Travel Back to 1996 with Vintage OREGON TRAIL Featurettes

I’m too young to be a Gen Xer, yet too old to feel like a Millennial. I don’t fit in with either group, and I’m not the only one. A small subset of people born in the late ’70s and early ’80s are called Xennials, because we grew up in a pre-internet world, but have spent a lot of our lives online. But there’s a better, more accurate name for us, one that perfectly captures the technological divide that defines us. We’re sometimes called The Oregon Trail Generation, after the beloved computer game we played in school. And while the game was first invented 50 years ago this year, it made its seminal CD-ROM debut in 1996. Twenty-five years ago no one could have known how formative it would be for young children to watch digital characters die from dysentery and snake bites. Not even the game’s creators.

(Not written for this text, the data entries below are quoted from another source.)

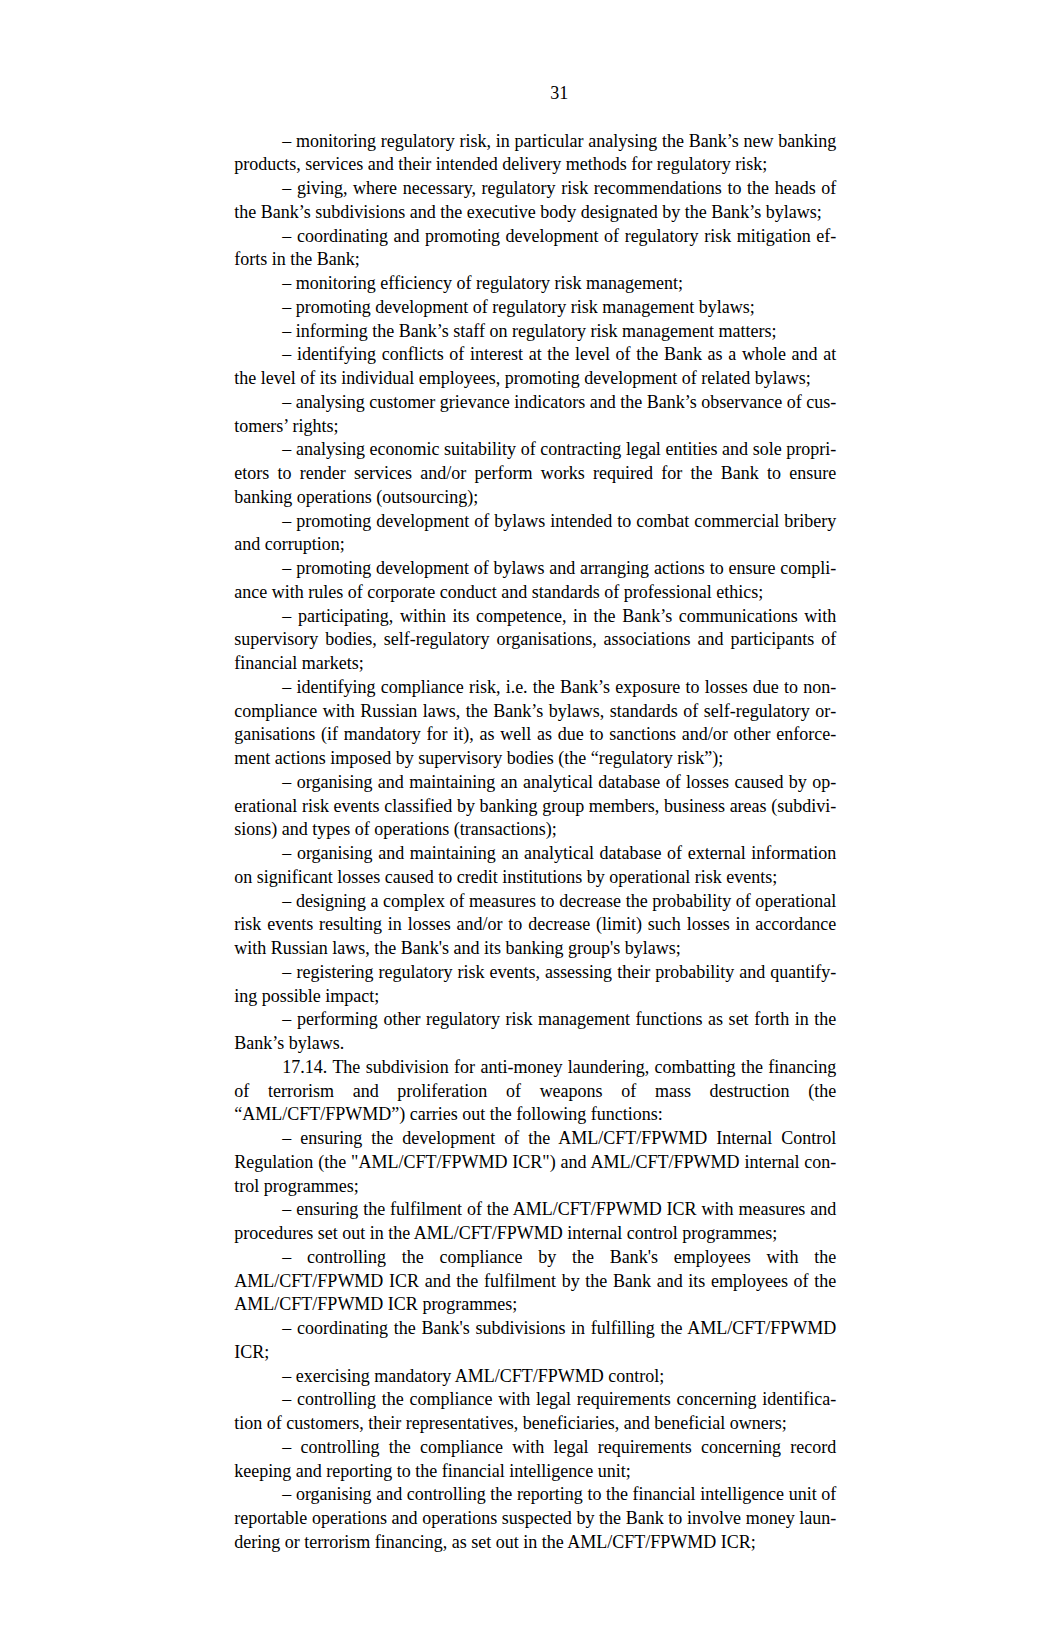31
– monitoring regulatory risk, in particular analysing the Bank’s new banking products, services and their intended delivery methods for regulatory risk;
– giving, where necessary, regulatory risk recommendations to the heads of the Bank’s subdivisions and the executive body designated by the Bank’s bylaws;
– coordinating and promoting development of regulatory risk mitigation efforts in the Bank;
– monitoring efficiency of regulatory risk management;
– promoting development of regulatory risk management bylaws;
– informing the Bank’s staff on regulatory risk management matters;
– identifying conflicts of interest at the level of the Bank as a whole and at the level of its individual employees, promoting development of related bylaws;
– analysing customer grievance indicators and the Bank’s observance of customers’ rights;
– analysing economic suitability of contracting legal entities and sole proprietors to render services and/or perform works required for the Bank to ensure banking operations (outsourcing);
– promoting development of bylaws intended to combat commercial bribery and corruption;
– promoting development of bylaws and arranging actions to ensure compliance with rules of corporate conduct and standards of professional ethics;
– participating, within its competence, in the Bank’s communications with supervisory bodies, self-regulatory organisations, associations and participants of financial markets;
– identifying compliance risk, i.e. the Bank’s exposure to losses due to non-compliance with Russian laws, the Bank’s bylaws, standards of self-regulatory organisations (if mandatory for it), as well as due to sanctions and/or other enforcement actions imposed by supervisory bodies (the “regulatory risk”);
– organising and maintaining an analytical database of losses caused by operational risk events classified by banking group members, business areas (subdivisions) and types of operations (transactions);
– organising and maintaining an analytical database of external information on significant losses caused to credit institutions by operational risk events;
– designing a complex of measures to decrease the probability of operational risk events resulting in losses and/or to decrease (limit) such losses in accordance with Russian laws, the Bank's and its banking group's bylaws;
– registering regulatory risk events, assessing their probability and quantifying possible impact;
– performing other regulatory risk management functions as set forth in the Bank’s bylaws.
17.14. The subdivision for anti-money laundering, combatting the financing of terrorism and proliferation of weapons of mass destruction (the “AML/CFT/FPWMD”) carries out the following functions:
– ensuring the development of the AML/CFT/FPWMD Internal Control Regulation (the "AML/CFT/FPWMD ICR") and AML/CFT/FPWMD internal control programmes;
– ensuring the fulfilment of the AML/CFT/FPWMD ICR with measures and procedures set out in the AML/CFT/FPWMD internal control programmes;
– controlling the compliance by the Bank's employees with the AML/CFT/FPWMD ICR and the fulfilment by the Bank and its employees of the AML/CFT/FPWMD ICR programmes;
– coordinating the Bank's subdivisions in fulfilling the AML/CFT/FPWMD ICR;
– exercising mandatory AML/CFT/FPWMD control;
– controlling the compliance with legal requirements concerning identification of customers, their representatives, beneficiaries, and beneficial owners;
– controlling the compliance with legal requirements concerning record keeping and reporting to the financial intelligence unit;
– organising and controlling the reporting to the financial intelligence unit of reportable operations and operations suspected by the Bank to involve money laundering or terrorism financing, as set out in the AML/CFT/FPWMD ICR;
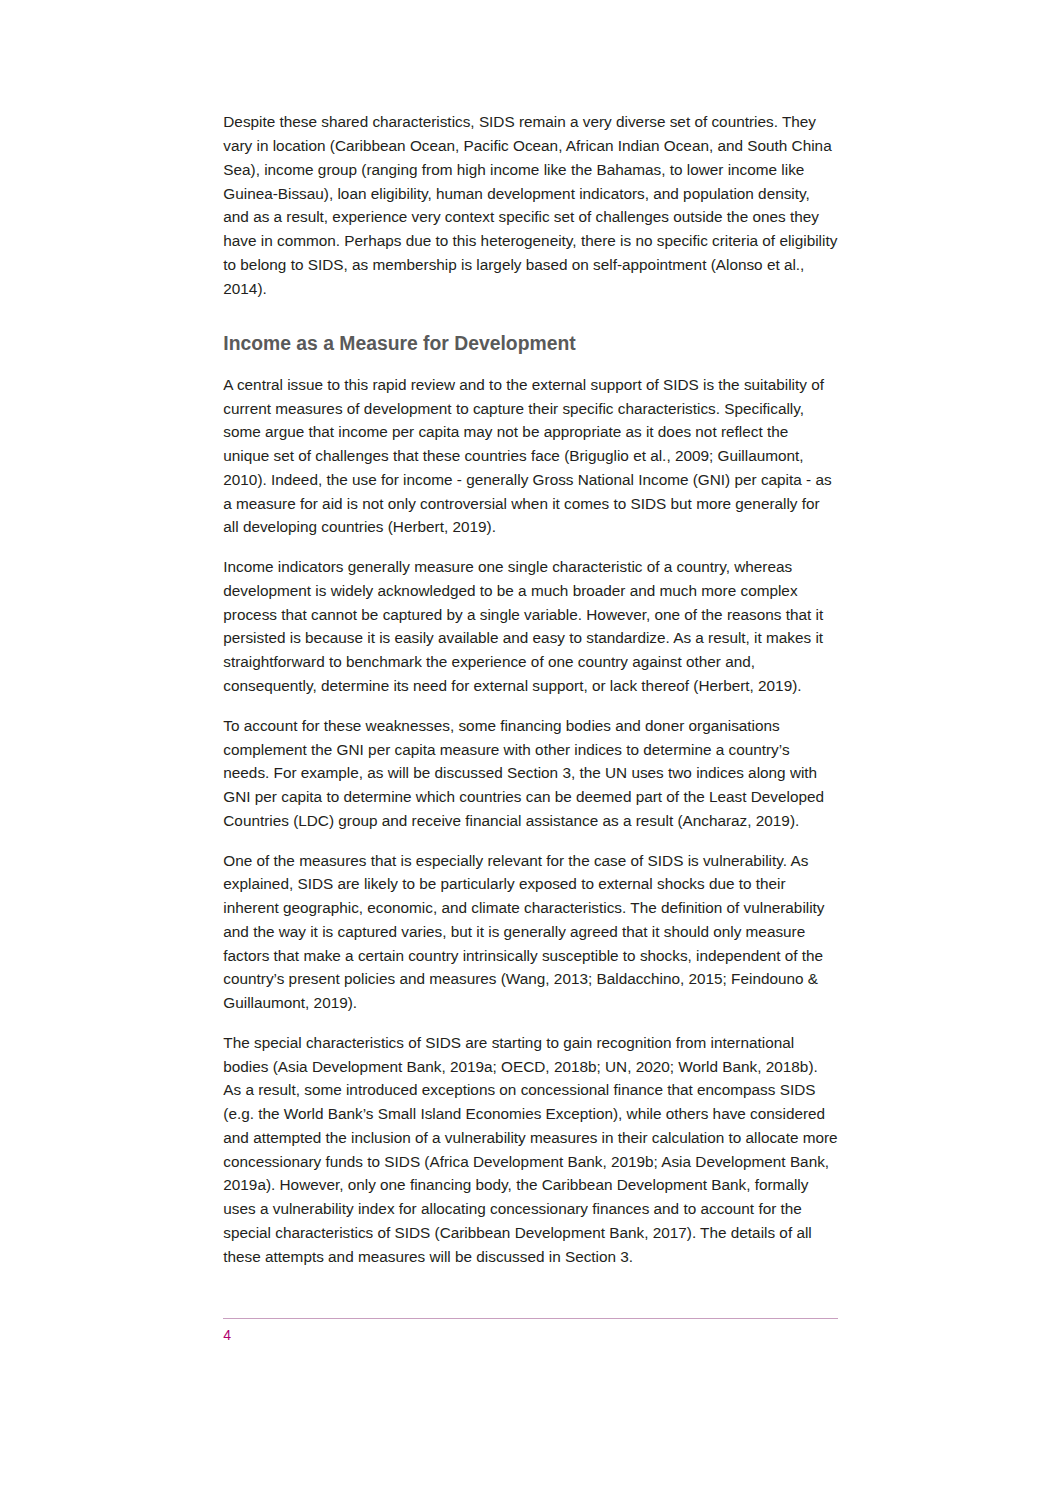Despite these shared characteristics, SIDS remain a very diverse set of countries. They vary in location (Caribbean Ocean, Pacific Ocean, African Indian Ocean, and South China Sea), income group (ranging from high income like the Bahamas, to lower income like Guinea-Bissau), loan eligibility, human development indicators, and population density, and as a result, experience very context specific set of challenges outside the ones they have in common. Perhaps due to this heterogeneity, there is no specific criteria of eligibility to belong to SIDS, as membership is largely based on self-appointment (Alonso et al., 2014).
Income as a Measure for Development
A central issue to this rapid review and to the external support of SIDS is the suitability of current measures of development to capture their specific characteristics. Specifically, some argue that income per capita may not be appropriate as it does not reflect the unique set of challenges that these countries face (Briguglio et al., 2009; Guillaumont, 2010). Indeed, the use for income - generally Gross National Income (GNI) per capita - as a measure for aid is not only controversial when it comes to SIDS but more generally for all developing countries (Herbert, 2019).
Income indicators generally measure one single characteristic of a country, whereas development is widely acknowledged to be a much broader and much more complex process that cannot be captured by a single variable. However, one of the reasons that it persisted is because it is easily available and easy to standardize. As a result, it makes it straightforward to benchmark the experience of one country against other and, consequently, determine its need for external support, or lack thereof (Herbert, 2019).
To account for these weaknesses, some financing bodies and doner organisations complement the GNI per capita measure with other indices to determine a country’s needs. For example, as will be discussed Section 3, the UN uses two indices along with GNI per capita to determine which countries can be deemed part of the Least Developed Countries (LDC) group and receive financial assistance as a result (Ancharaz, 2019).
One of the measures that is especially relevant for the case of SIDS is vulnerability. As explained, SIDS are likely to be particularly exposed to external shocks due to their inherent geographic, economic, and climate characteristics. The definition of vulnerability and the way it is captured varies, but it is generally agreed that it should only measure factors that make a certain country intrinsically susceptible to shocks, independent of the country’s present policies and measures (Wang, 2013; Baldacchino, 2015; Feindouno & Guillaumont, 2019).
The special characteristics of SIDS are starting to gain recognition from international bodies (Asia Development Bank, 2019a; OECD, 2018b; UN, 2020; World Bank, 2018b). As a result, some introduced exceptions on concessional finance that encompass SIDS (e.g. the World Bank’s Small Island Economies Exception), while others have considered and attempted the inclusion of a vulnerability measures in their calculation to allocate more concessionary funds to SIDS (Africa Development Bank, 2019b; Asia Development Bank, 2019a). However, only one financing body, the Caribbean Development Bank, formally uses a vulnerability index for allocating concessionary finances and to account for the special characteristics of SIDS (Caribbean Development Bank, 2017). The details of all these attempts and measures will be discussed in Section 3.
4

But they did have an idea they were creating something special. That’s clear in these old videos of the makers of The Oregon Trail on CD-ROM talking about the game.

The world wide web has dug up some vintage videos (that we first saw at The AV Club) from 1996 to celebrate the game’s dual anniversaries this year. They feature the people behind the game talking about the history of The Oregon Trail, their upgraded version, and what they thought the franchise’s future might be.

Travel Back to 1996 with Vintage OREGON TRAIL Featurettes_1

MECC

These videos also provide a delightful little time machine to the style of the era.

No one predicted the game would define a small generation, though. But decades later it’s easy to see why it did. This game, in an earlier, more rudimentary form, was my first introduction to computers. Like the settlers on the trail, it bridged the divide from the old analog world to the new digital frontier.

And it also taught me why its dangerous to ford a river. Did Gen X know that? And do Millennials even care? No wonder I don’t fit in with either group.